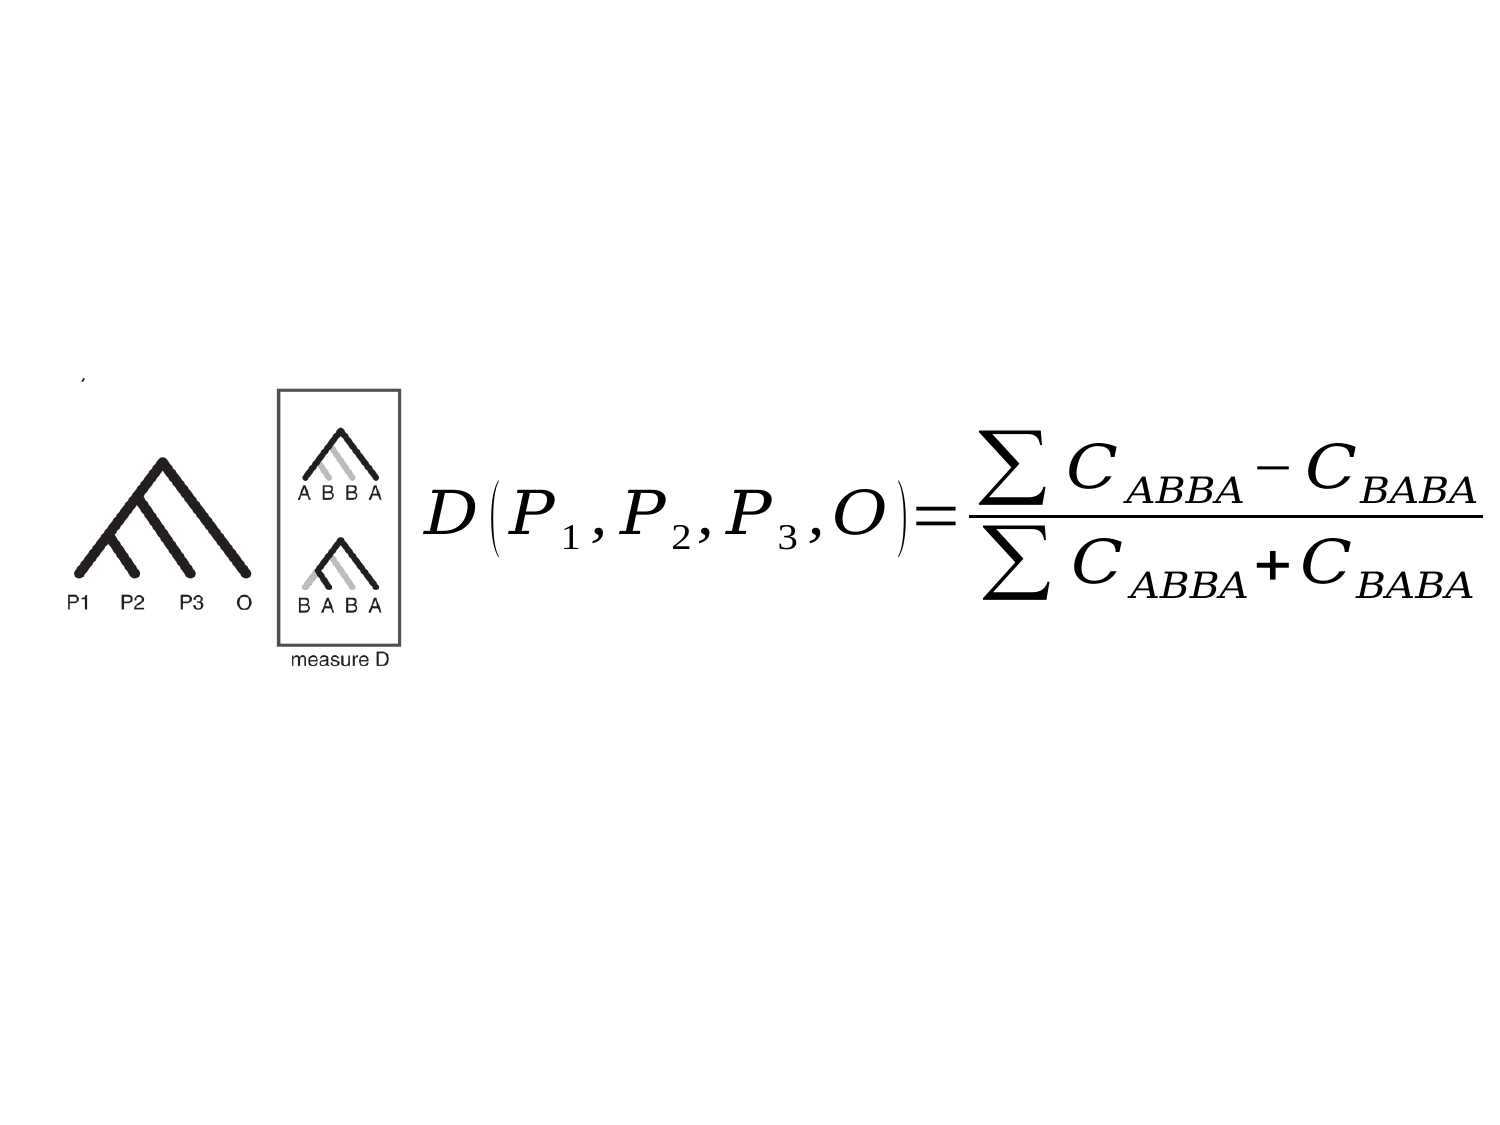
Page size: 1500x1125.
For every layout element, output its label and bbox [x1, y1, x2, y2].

picture [20, 378, 417, 690]
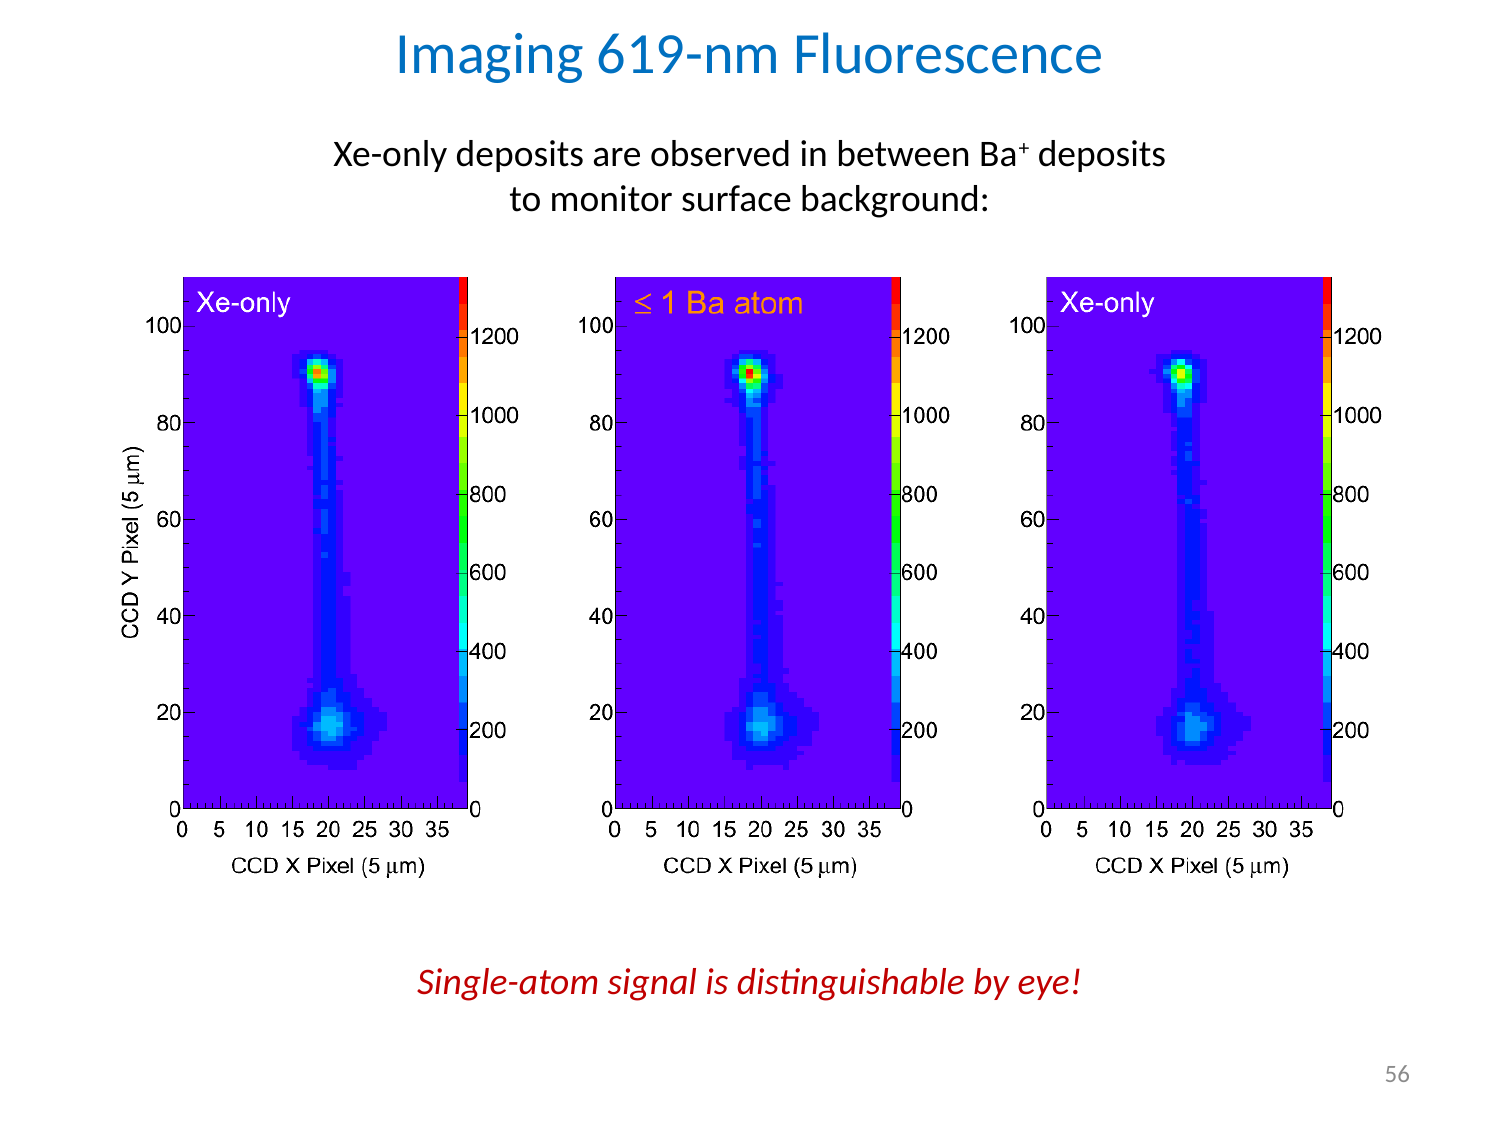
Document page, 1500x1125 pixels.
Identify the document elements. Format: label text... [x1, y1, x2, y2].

text_box Single-atom signal is distinguishable by eye! [402, 949, 1098, 1010]
picture [105, 262, 1394, 898]
text_box Imaging 619-nm Fluorescence [380, 8, 1119, 93]
text_box Xe-only deposits are observed in between Ba+ deposits to monitor surface background: [306, 121, 1194, 227]
slide_number 56 [1074, 1042, 1425, 1103]
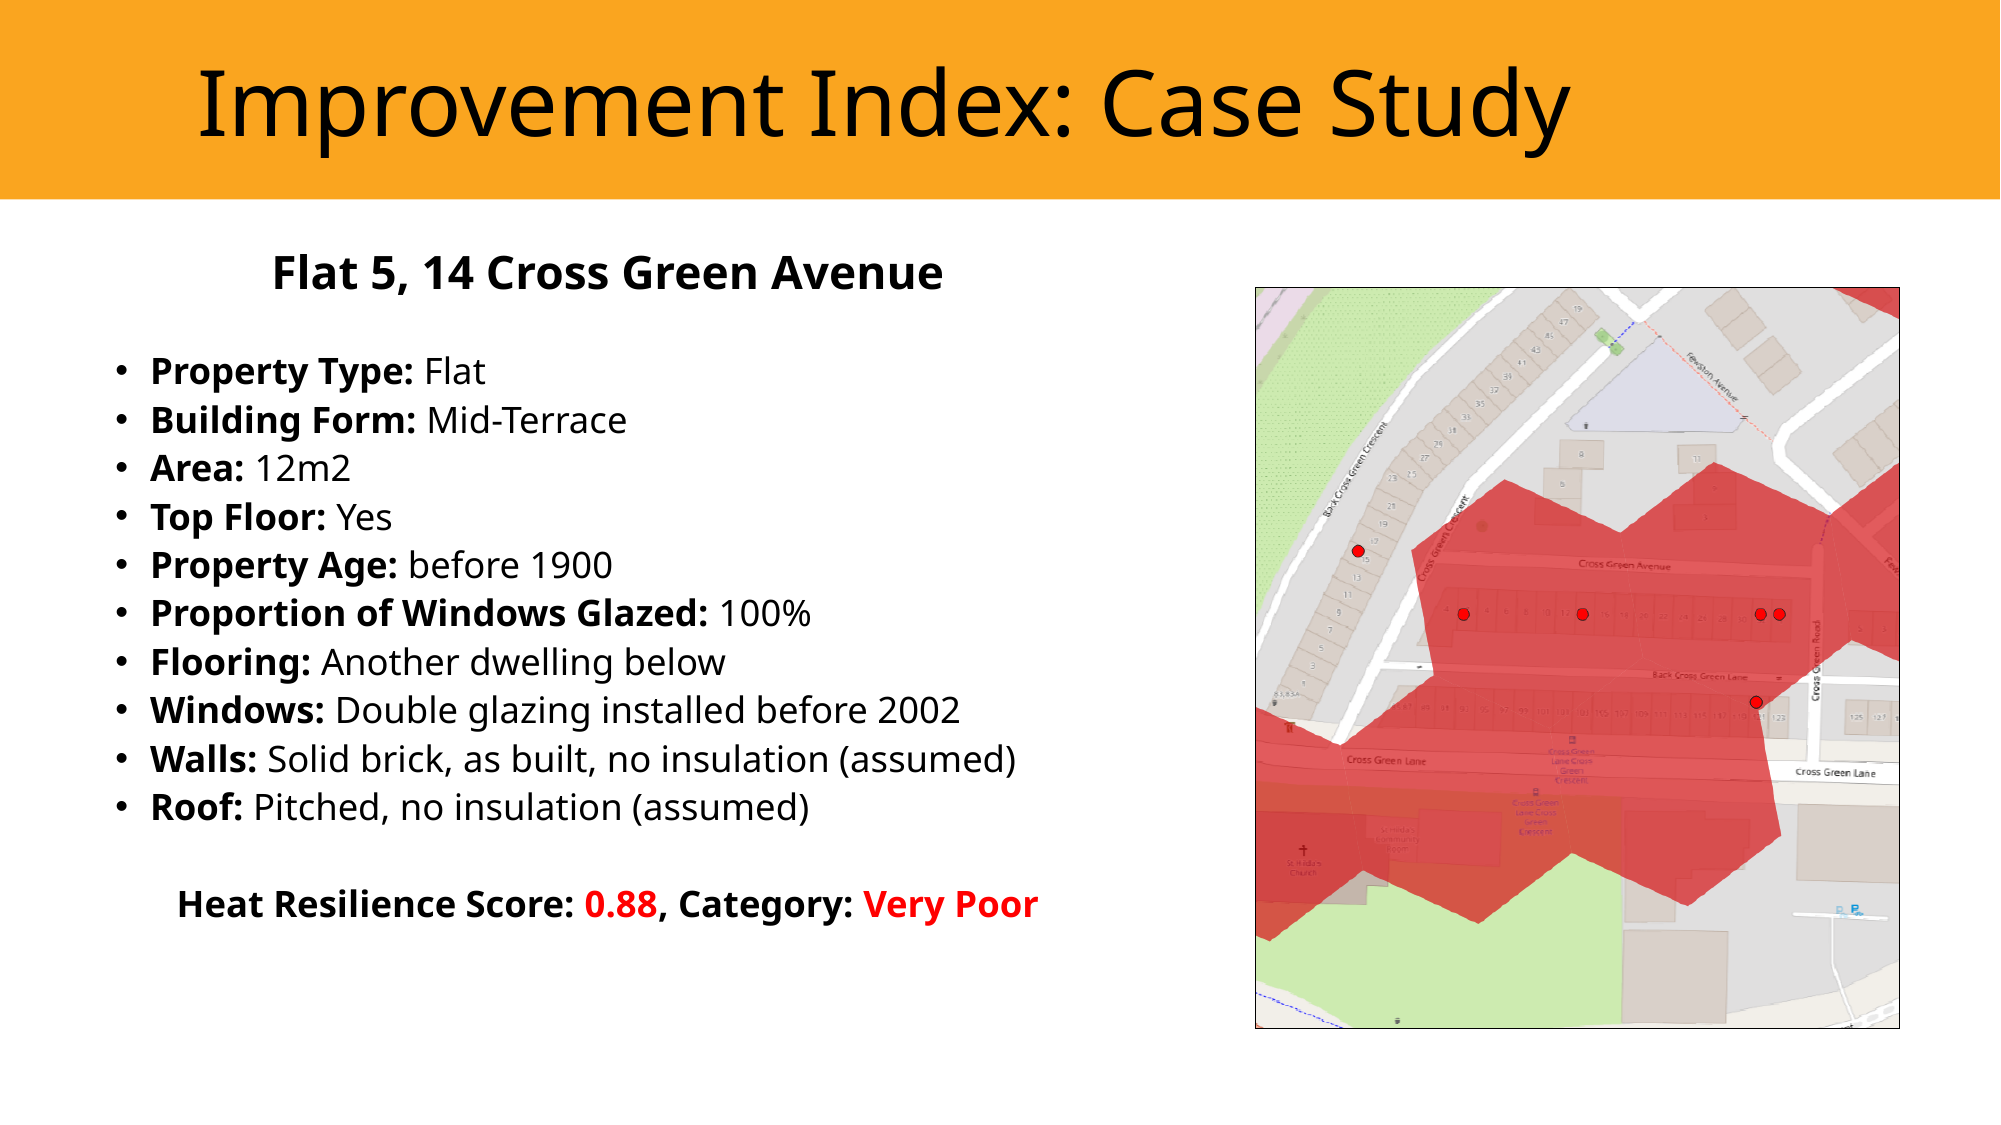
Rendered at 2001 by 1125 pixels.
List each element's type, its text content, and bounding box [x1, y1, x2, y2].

text_box Flat 5, 14 Cross Green Avenue Property Type: Flat Building Form: Mid-Terrace Area: 12m2 Top Floor: Yes Property Age: before 1900 Proportion of Windows Glazed: 100% Flooring: Another dwelling below Windows: Double glazing installed before 2002 Walls: Solid brick, as built, no insulation (assumed) Roof: Pitched, no insulation (assumed) Heat Resilience Score: 0.88, Category: Very Poor [100, 242, 1116, 983]
picture [1254, 287, 1900, 1029]
text_box Improvement Index: Case Study [0, 0, 2000, 201]
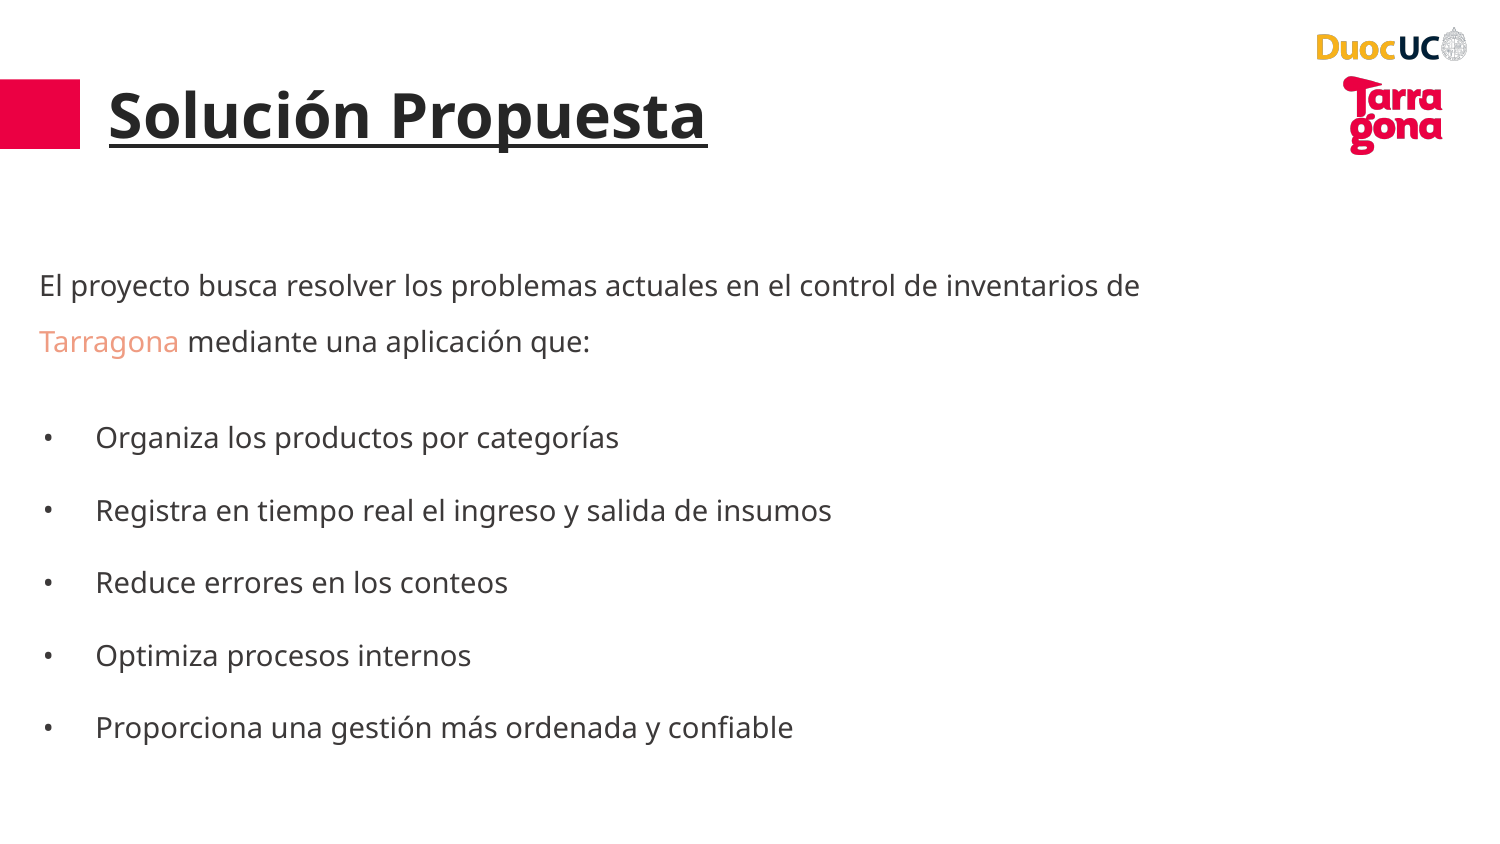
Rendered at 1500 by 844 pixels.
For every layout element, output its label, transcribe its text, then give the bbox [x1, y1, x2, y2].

text_box [0, 79, 80, 149]
text_box Reduce errores en los conteos [39, 543, 1287, 603]
text_box El proyecto busca resolver los problemas actuales en el control de inventarios de Tarragona mediante una aplicación que: [39, 245, 1287, 365]
text_box Proporciona una gestión más ordenada y confiable [39, 688, 1287, 748]
picture [1314, 24, 1469, 169]
text_box Solución Propuesta [94, 61, 958, 177]
text_box Organiza los productos por categorías [39, 397, 1287, 458]
text_box Registra en tiempo real el ingreso y salida de insumos [39, 470, 1287, 530]
text_box Optimiza procesos internos [39, 615, 1287, 676]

> **DIRECTIONS FOR THIS TASK**
Take the whole listing above and copy it exactly. Pictures do not go into the copy.

> **SOLUTION TO THE PROBLEM**
Page size: 1500x1125.
For every layout element, output its label and bbox [x1, y1, x2, y2].

picture [20, 378, 417, 690]
Document page, 1500x1125 pixels.
Identify the document elements. Format: label text... [x1, y1, x2, y2].

text_box Single-atom signal is distinguishable by eye! [402, 949, 1098, 1010]
picture [105, 262, 1394, 898]
text_box Imaging 619-nm Fluorescence [380, 8, 1119, 93]
text_box Xe-only deposits are observed in between Ba+ deposits to monitor surface background: [306, 121, 1194, 227]
slide_number 56 [1074, 1042, 1425, 1103]
Rendered at 2001 by 1125 pixels.
List each element's type, its text content, and bounding box [x1, y1, x2, y2].

text_box Flat 5, 14 Cross Green Avenue Property Type: Flat Building Form: Mid-Terrace Area: 12m2 Top Floor: Yes Property Age: before 1900 Proportion of Windows Glazed: 100% Flooring: Another dwelling below Windows: Double glazing installed before 2002 Walls: Solid brick, as built, no insulation (assumed) Roof: Pitched, no insulation (assumed) Heat Resilience Score: 0.88, Category: Very Poor [100, 242, 1116, 983]
picture [1254, 287, 1900, 1029]
text_box Improvement Index: Case Study [0, 0, 2000, 201]
Rendered at 1500 by 844 pixels.
For every layout element, output its label, transcribe its text, then give the bbox [x1, y1, x2, y2].

text_box [0, 79, 80, 149]
text_box Reduce errores en los conteos [39, 543, 1287, 603]
text_box El proyecto busca resolver los problemas actuales en el control de inventarios de Tarragona mediante una aplicación que: [39, 245, 1287, 365]
text_box Proporciona una gestión más ordenada y confiable [39, 688, 1287, 748]
picture [1314, 24, 1469, 169]
text_box Solución Propuesta [94, 61, 958, 177]
text_box Organiza los productos por categorías [39, 397, 1287, 458]
text_box Registra en tiempo real el ingreso y salida de insumos [39, 470, 1287, 530]
text_box Optimiza procesos internos [39, 615, 1287, 676]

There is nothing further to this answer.